This website is hosted on Bluesky

Static Site Generators & Personal Tooling

  • Several comments tangent into static-site tooling: Hugo, Jekyll, Astro, MkDocs, and fully custom generators.
  • People note that many Hugo/Jekyll sites hide their “Powered by” footer or generator meta tag.
  • Some prefer minimal or custom themes, others use docs-focused tools (MkDocs + readthedocs theme).
  • One person describes a heavily customized Python/Jinja/FastAPI pipeline to build a personal/private site from various data sources.

Security, CSP, and Blob Hosting Endpoint

  • A responder inspects the blob URL headers: rate limiting, permissive CORS (*), strict CSP (default-src 'none'; sandbox), and no JS execution.
  • Discussion clarifies: sandbox doesn’t block all external resource loads; default-src 'none' does.

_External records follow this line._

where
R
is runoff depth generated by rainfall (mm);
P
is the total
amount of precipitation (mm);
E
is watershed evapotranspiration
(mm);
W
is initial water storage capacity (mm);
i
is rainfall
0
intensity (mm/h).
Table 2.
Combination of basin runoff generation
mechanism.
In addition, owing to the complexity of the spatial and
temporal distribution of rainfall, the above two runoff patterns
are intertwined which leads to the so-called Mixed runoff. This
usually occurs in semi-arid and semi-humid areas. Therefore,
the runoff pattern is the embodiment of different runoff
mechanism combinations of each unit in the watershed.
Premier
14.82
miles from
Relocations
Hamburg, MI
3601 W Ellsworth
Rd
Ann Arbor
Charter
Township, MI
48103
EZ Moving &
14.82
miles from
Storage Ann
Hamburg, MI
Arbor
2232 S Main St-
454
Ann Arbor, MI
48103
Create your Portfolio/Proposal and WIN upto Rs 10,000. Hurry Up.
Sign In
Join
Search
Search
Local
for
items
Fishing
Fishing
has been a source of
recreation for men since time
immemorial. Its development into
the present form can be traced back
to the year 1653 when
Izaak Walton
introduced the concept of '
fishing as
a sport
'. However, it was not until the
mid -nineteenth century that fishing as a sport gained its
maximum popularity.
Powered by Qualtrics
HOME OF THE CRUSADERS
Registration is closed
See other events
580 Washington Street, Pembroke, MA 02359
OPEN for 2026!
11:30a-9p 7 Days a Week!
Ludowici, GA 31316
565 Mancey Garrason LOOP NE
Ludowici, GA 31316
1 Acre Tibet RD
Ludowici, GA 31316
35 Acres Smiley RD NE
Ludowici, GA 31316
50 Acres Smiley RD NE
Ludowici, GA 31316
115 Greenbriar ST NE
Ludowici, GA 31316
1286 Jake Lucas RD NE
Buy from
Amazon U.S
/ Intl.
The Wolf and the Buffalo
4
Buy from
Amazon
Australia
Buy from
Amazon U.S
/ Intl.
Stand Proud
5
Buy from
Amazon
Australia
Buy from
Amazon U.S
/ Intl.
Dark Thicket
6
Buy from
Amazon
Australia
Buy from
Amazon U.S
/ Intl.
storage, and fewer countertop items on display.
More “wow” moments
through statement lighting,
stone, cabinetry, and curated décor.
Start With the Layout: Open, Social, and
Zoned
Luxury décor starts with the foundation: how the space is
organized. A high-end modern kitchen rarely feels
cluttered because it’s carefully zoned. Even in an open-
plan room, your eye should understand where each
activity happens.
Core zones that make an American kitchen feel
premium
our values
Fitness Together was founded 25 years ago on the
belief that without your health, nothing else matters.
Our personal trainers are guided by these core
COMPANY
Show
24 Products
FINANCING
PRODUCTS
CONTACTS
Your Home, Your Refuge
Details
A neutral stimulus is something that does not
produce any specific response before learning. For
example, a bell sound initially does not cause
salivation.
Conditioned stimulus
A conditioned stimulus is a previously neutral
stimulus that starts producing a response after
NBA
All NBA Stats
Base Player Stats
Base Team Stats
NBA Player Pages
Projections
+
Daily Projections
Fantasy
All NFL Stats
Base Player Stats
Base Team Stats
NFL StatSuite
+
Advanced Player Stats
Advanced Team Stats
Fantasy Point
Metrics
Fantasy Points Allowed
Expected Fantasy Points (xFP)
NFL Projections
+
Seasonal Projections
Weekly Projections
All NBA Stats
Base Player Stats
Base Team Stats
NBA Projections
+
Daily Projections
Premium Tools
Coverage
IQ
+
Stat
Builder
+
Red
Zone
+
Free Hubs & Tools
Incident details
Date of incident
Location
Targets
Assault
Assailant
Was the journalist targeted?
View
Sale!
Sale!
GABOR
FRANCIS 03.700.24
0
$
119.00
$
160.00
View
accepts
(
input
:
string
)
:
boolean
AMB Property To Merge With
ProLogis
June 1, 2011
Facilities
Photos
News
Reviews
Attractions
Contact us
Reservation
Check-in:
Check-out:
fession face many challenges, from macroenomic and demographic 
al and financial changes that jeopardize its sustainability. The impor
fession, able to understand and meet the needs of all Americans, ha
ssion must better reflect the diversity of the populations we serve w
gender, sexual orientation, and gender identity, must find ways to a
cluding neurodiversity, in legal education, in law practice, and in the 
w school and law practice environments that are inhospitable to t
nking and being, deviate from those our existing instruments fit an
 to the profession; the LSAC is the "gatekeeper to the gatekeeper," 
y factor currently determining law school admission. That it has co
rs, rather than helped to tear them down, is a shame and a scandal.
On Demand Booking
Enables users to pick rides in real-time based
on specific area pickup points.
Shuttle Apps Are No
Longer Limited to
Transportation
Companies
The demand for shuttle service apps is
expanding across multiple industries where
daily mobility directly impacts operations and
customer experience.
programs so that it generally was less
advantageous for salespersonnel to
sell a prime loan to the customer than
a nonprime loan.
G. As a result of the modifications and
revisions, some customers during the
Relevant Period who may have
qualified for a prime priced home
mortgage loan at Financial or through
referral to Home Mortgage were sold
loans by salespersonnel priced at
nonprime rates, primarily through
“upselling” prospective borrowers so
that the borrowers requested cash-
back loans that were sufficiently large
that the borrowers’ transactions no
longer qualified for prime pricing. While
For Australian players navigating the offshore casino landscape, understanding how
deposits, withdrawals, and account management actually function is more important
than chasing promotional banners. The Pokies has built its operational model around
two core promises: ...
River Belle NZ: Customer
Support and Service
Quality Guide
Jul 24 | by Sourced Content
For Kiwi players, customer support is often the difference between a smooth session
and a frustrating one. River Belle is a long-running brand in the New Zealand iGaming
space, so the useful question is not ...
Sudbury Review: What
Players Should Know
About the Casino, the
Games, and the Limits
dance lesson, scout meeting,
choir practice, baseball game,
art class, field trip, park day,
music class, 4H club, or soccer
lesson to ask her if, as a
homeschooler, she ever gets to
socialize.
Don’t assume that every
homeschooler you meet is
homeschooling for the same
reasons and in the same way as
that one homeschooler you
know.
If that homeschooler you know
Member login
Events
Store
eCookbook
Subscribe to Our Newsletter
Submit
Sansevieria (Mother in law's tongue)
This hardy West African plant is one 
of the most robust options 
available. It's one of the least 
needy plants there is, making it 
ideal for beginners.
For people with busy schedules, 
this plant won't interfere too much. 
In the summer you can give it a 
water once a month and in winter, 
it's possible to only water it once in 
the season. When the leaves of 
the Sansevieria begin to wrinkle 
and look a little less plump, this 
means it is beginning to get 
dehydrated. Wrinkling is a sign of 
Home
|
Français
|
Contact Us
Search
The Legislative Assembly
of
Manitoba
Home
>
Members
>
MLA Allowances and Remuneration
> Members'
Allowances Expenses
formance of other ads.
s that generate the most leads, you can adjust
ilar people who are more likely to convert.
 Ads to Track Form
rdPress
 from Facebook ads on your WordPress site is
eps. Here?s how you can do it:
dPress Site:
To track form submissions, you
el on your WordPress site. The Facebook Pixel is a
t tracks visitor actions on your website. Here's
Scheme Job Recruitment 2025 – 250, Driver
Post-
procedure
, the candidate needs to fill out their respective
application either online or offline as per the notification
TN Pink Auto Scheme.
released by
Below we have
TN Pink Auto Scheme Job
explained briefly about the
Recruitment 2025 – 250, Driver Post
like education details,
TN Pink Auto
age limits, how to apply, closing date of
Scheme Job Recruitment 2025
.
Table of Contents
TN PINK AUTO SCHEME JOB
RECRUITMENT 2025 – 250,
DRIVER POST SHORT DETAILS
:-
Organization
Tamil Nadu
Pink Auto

Data URIs would also be blocked.
  • Some argue that fully containing apps with CSP basically requires blocking all JS; CSP can reduce but not eliminate exfiltration.
  • WebAssembly is mentioned as safer by default because it lacks direct DOM/global access unless explicitly wired.

AT Protocol, IPFS, and PDS Design

  • Bluesky’s stack reuses components from IPFS (CIDs, DAG-CBOR) but not its global P2P network or libp2p; they wanted user-controlled hosting, easy edits/deletes, and collections.
  • One former IPFS lead says Bluesky is effectively a streamlined IPFS-like implementation; repo data can be imported into IPFS.
  • ATProto content is described as fully public, content-addressed, merkle-tree-based, and mirrorable; moderation is mainly at the app layer.

Abuse, Phishing, and Moderation Concerns

  • Multiple comments predict phishing, malware, CSAM, copyright issues, and eventual blocking of *.bsky.network by security vendors.
  • Some note that any upload/hosting platform is eventually abused in this way; “parasitic data storage” is proposed as a term.
  • There’s debate over whether hosting HTML on an official-looking Bluesky domain is materially worse than any other hosting provider.
  • Comparisons are drawn to Matrix’s need for authenticated media to curb abuse; similar tradeoffs complicate client interoperability.

Business Model & Sustainability

  • Some see ATProto’s “centralize-by-default, decentralize-when-needed” approach as more realistic than Fediverse-style models.
  • Concerns are raised about VC funding, especially from crypto-focused investors, and the need for sustainable revenue.
  • Suggested models: premium PDS tiers (more storage, higher-quality media), Nitro-like subscriptions, or app-level services that monetize access or media.
  • Others argue social media ad models are weakening; a smaller core team plus open-source community could keep costs manageable.

Data Ownership, AI Training, and Privacy

  • Bluesky’s ToS reportedly say users retain ownership of their content, but the protocol exposes public data that’s easy to scrape.
  • One reading of the ToS suggests Bluesky can “utilize” user content broadly, which might include training LLMs, though this is debated and not explicit.
  • Someone notes campaigns encouraging artists to move to Bluesky to avoid AI training may be misleading if all public data is easily ingestible.

Ecosystem Ideas & Potential Applications

  • Commenters brainstorm uses of blobs/PDS beyond blogs:
    • Doom WADs and game mod “workshop” distribution via accounts/lists.
    • RSS-to-Bluesky bots already exist; basic implementations are small scripts in languages like Rust using low-level SDKs.
    • Ideas for federated Strava-like services using ATProto to store GPX/FIT files, but lack of private/limited-visibility records is seen as a blocker.
    • Suggestions that third-party PDSes could expose other protocols (e.g., git read-only access) alongside ATProto.

Social Dynamics & Onboarding

  • Debate over cutesy post names (“skeets”) versus neutral terms (“posts”); some find bodily-function metaphors alienating and juvenile.
  • Bluesky’s official term is “post,” and many expect that to win out as the userbase grows.
  • The invite-only period is criticized for creating an in-group feel and shaping culture; some perceive the main instance as ideologically skewed.
  • Others counter that Bluesky spans a broad political range, minus the most toxic behaviors, and is currently less polluted by bots and engagement hacks than X/Twitter.
  • There’s disagreement over speech suppression: some say Bluesky defaults to chronological feeds with only illegal content removed; X/Twitter is accused of opaque, revenue-motivated throttling of outbound links.

Parasitic Storage & Historical Parallels

  • Several note a recurring pattern: any service that stores bytes eventually gets used for arbitrary data (Gmail/Drive backups, YouTube-as-storage, etc.).
  • Links are shared to “cloud storage abuse” project lists and the “inner platform effect” as conceptual parallels.